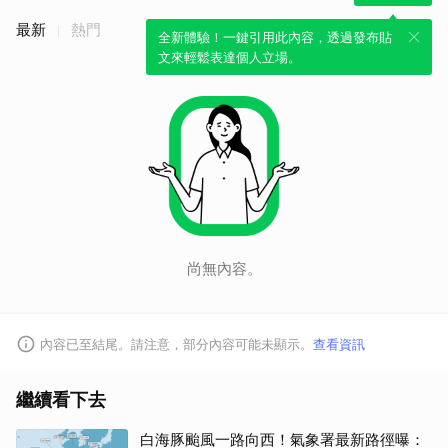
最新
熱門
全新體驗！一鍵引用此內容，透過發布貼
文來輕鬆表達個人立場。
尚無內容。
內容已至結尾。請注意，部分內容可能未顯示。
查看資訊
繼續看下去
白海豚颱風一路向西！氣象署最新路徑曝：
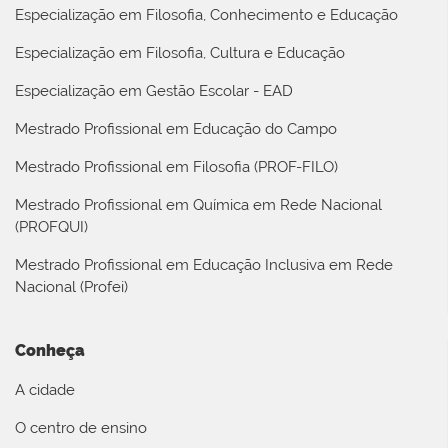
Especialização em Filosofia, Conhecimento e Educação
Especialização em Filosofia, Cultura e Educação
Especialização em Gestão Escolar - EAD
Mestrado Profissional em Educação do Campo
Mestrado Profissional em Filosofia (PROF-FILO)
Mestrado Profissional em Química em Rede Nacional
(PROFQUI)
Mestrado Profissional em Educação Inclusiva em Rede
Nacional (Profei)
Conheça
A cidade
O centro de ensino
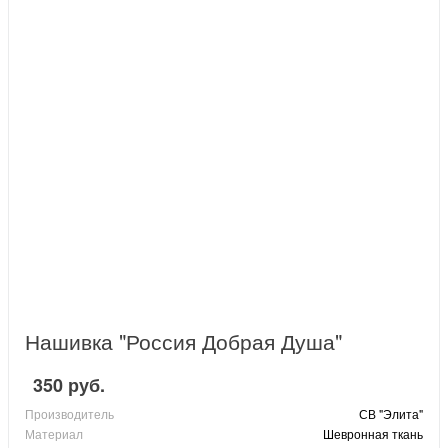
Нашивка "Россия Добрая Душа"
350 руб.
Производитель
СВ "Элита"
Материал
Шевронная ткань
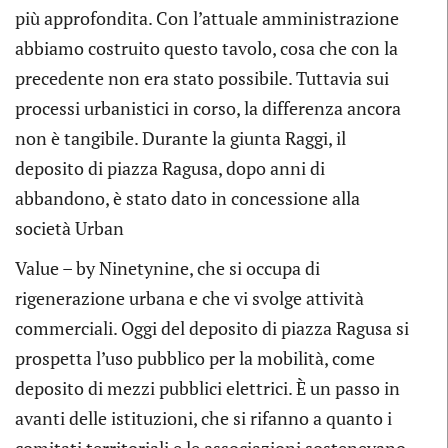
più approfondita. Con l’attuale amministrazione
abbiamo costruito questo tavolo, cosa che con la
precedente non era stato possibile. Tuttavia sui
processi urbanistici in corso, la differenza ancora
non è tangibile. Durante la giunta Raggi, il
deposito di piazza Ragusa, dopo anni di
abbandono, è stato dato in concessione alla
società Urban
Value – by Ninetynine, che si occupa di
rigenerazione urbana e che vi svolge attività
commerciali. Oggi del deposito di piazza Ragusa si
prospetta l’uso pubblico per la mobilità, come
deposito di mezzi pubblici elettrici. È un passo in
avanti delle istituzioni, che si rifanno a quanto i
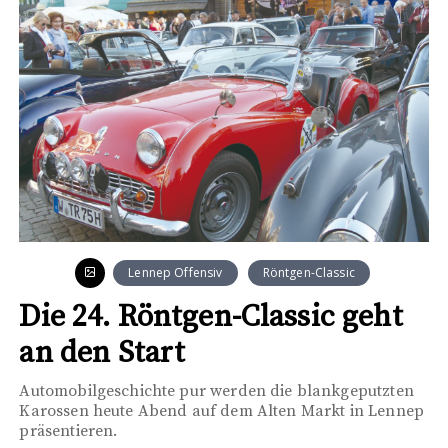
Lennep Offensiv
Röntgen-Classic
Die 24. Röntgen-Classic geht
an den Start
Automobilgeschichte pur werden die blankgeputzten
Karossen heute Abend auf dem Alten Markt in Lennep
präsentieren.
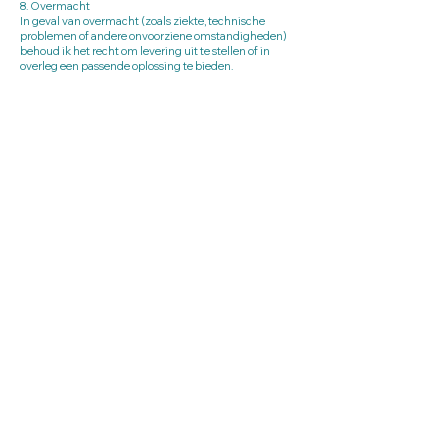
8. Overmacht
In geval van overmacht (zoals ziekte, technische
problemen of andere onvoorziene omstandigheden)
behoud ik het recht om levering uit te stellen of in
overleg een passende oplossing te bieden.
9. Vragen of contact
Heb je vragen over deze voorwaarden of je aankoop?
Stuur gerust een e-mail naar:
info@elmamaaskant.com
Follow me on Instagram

══════

Task directions:
Format each line of text in the material above as a numbered list, skipping any blank lines. Leave all images out of your answer.

Output of the task:
1. 最新
2. 熱門
3. 全新體驗！一鍵引用此內容，透過發布貼
4. 文來輕鬆表達個人立場。
5. 尚無內容。
6. 內容已至結尾。請注意，部分內容可能未顯示。
7. 查看資訊
8. 繼續看下去
9. 白海豚颱風一路向西！氣象署最新路徑曝：
10. Especialização em Filosofia, Conhecimento e Educação
11. Especialização em Filosofia, Cultura e Educação
12. Especialização em Gestão Escolar - EAD
13. Mestrado Profissional em Educação do Campo
14. Mestrado Profissional em Filosofia (PROF-FILO)
15. Mestrado Profissional em Química em Rede Nacional
16. (PROFQUI)
17. Mestrado Profissional em Educação Inclusiva em Rede
18. Nacional (Profei)
19. Conheça
20. A cidade
21. O centro de ensino
22. Нашивка "Россия Добрая Душа"
23. 350 руб.
24. Производитель
25. СВ "Элита"
26. Материал
27. Шевронная ткань
28. più approfondita. Con l’attuale amministrazione
29. abbiamo costruito questo tavolo, cosa che con la
30. precedente non era stato possibile. Tuttavia sui
31. processi urbanistici in corso, la differenza ancora
32. non è tangibile. Durante la giunta Raggi, il
33. deposito di piazza Ragusa, dopo anni di
34. abbandono, è stato dato in concessione alla
35. società Urban
36. Value – by Ninetynine, che si occupa di
37. rigenerazione urbana e che vi svolge attività
38. commerciali. Oggi del deposito di piazza Ragusa si
39. prospetta l’uso pubblico per la mobilità, come
40. deposito di mezzi pubblici elettrici. È un passo in
41. avanti delle istituzioni, che si rifanno a quanto i
42. Lennep Offensiv
43. Röntgen-Classic
44. Die 24. Röntgen-Classic geht
45. an den Start
46. Automobilgeschichte pur werden die blankgeputzten
47. Karossen heute Abend auf dem Alten Markt in Lennep
48. präsentieren.
49. 8. Overmacht
50. In geval van overmacht (zoals ziekte, technische
51. problemen of andere onvoorziene omstandigheden)
52. behoud ik het recht om levering uit te stellen of in
53. overleg een passende oplossing te bieden.
54. 9. Vragen of contact
55. Heb je vragen over deze voorwaarden of je aankoop?
56. Stuur gerust een e-mail naar:
57. info@elmamaaskant.com
58. Follow me on Instagram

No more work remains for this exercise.